++++ TASK INPUTS ++++

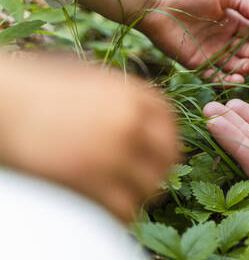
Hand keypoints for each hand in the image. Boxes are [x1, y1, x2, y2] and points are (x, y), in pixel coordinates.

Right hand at [0, 56, 179, 221]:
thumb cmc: (35, 90)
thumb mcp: (85, 78)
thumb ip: (118, 95)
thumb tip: (140, 116)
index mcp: (129, 93)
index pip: (169, 119)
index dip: (168, 139)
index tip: (160, 152)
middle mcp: (129, 121)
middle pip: (168, 155)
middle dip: (161, 170)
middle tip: (148, 180)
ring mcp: (113, 151)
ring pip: (151, 185)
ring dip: (141, 194)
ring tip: (126, 195)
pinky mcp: (91, 181)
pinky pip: (126, 208)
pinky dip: (122, 213)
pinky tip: (110, 209)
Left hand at [139, 0, 248, 81]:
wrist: (158, 2)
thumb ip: (243, 2)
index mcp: (233, 24)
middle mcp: (225, 41)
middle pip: (248, 52)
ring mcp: (213, 55)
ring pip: (236, 66)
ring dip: (248, 67)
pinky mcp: (198, 65)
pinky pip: (216, 77)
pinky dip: (227, 81)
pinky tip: (238, 78)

++++

DESCRIPTION OF THE TASK: Show the lines of the records above that mention "ring".

YOUR RESPONSE:
ring mcp: (113, 151)
ring pip: (151, 185)
ring dip: (141, 194)
ring tip: (126, 195)
ring mcp: (213, 55)
ring pip: (236, 66)
ring dip: (248, 67)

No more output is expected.